The famous Rock, crowned by the palace where the princely family resides, stands west of Monte Carlo. On May 6, 1955, it's where Grace Kelly first met her future husband, Prince Rainier. An audio guide leading you through this sumptuous historical structure, built in the 13th century and expanded and enhanced over the centuries, reveals an extravagance of 16th- and 17th-century frescoes, as well as tapestries, gilt furniture, and paintings. The renovated private apartments, the "Grands Appartements," are open to the public from early April through October, but there is no wheelchair access.

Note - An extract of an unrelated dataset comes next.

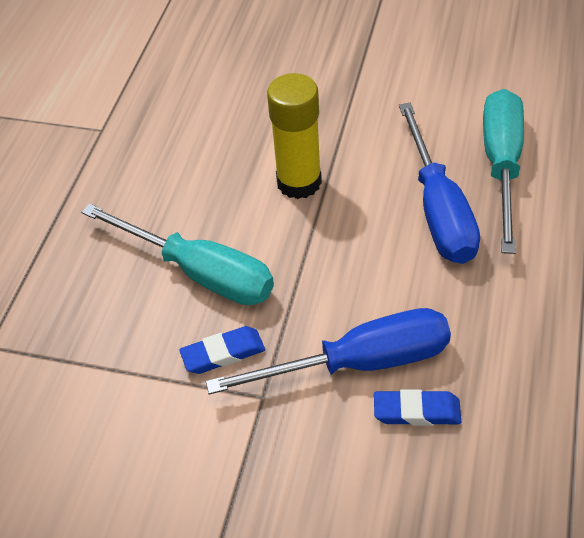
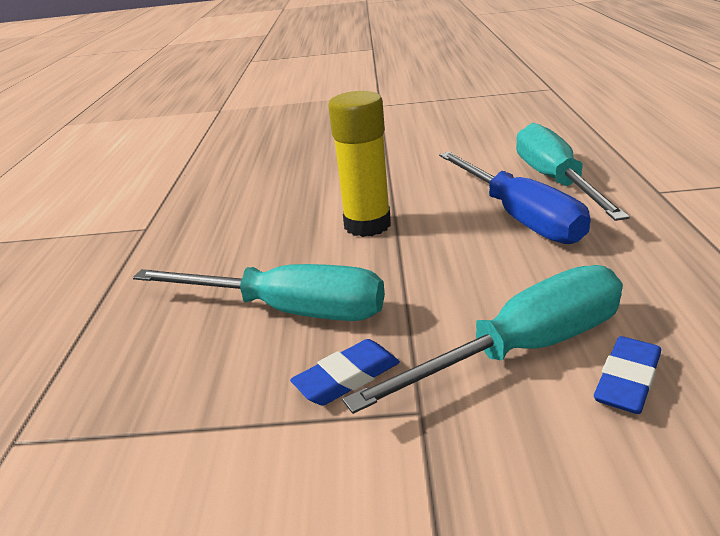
camera: 15 degrees left, 20 degrees down
blue screwdriver [206,308,451,395] -> turquoise screwdriver [342,265,623,414]
blue eraser [374,389,461,426] -> blue eraser turned 45 degrees counterclockwise [594,336,661,414]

The Relève de la Garde (Changing of the Guard) takes place outside the front entrance of the palace every day promptly at 11:55 am. In addition, beginning in mid-July, a summer concert series is held at 9:30 pm in the palace courtyard; you can buy tickets through the Orchestre Philharmonique de Monte-Carlo ( www.opmc.com).

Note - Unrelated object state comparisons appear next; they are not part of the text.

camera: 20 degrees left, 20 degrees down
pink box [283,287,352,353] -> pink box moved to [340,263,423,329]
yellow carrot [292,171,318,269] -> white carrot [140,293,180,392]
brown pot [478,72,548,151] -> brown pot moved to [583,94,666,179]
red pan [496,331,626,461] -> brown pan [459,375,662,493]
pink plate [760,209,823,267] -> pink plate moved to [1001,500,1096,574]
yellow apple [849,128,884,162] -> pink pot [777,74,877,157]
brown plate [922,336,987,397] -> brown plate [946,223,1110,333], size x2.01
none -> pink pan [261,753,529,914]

Pl. du Palais, 98000, Monaco
377-93–25–18–31
Sights Details
Rate Includes: From €10, Closed mid-Oct.–Mar.

Plage du Larvotto

Just off Avenue Princess Grace, one of the world's most costly streets on which to own property, is the only free public beach in Monaco. After two years of extensive renovations, it now has a pristine beachfront (protected by jellyfish nets) along with a promenade, bike lanes, and shops. Restaurants vary from Italian (Giacomo) to Mexican (Sexy Tacos), and across the street you'll find mind-blowing Japanese at the Niwaki, which is owned by the Sass Café family. Although the beach's €50 million face-lift is impressive, some complain it's too contemporary, and you'll have to put up with construction noise next door where the €2 billion, land-extension Portier Cove project is underway. Amenities: food and drink; lifeguards; showers; toilets; water sports. Best for: sunrise; sunset.

Port Hercule

It's a blissful downhill hike from Monte Carlo to the port along Boulevard Albert 1er, where pleasure boats of every length flash white and blue. Pop-up grandstands line the street for Grand Prix, and the far corner of the port is where the Institut Océanographique launches research boats to study aquatic life in the Mediterranean, as its late director Jacques Cousteau did for some 30 years. From here, you can also access the seawall—aka the renovated digue—and use the ladder to take a dip in the Mediterranean (just beware of the jellyfish). 

From La Condamine, you can catch a glimpse of the yachting club, one of the world's most prestigious and a staple on the local social circuit, where musicians such as Elton John and Duran Duran have performed. Steps from the club, at La Poissonnerie on Quai l'Hirondelle, you can witness the catch of the day from Monaco's fourth-generation (and only!) fisherman, Eric Rinaldi. He supplies many of Monaco's private chefs, including those who work on yachts. Surely you can afford €8 to try one of the freshest-ever Mediterranean prawns. Burger alert: There are several tasty burger joints in La Condamine, from Gruber's on Rue Princess Caroline to Steak 'n Shake near the train station.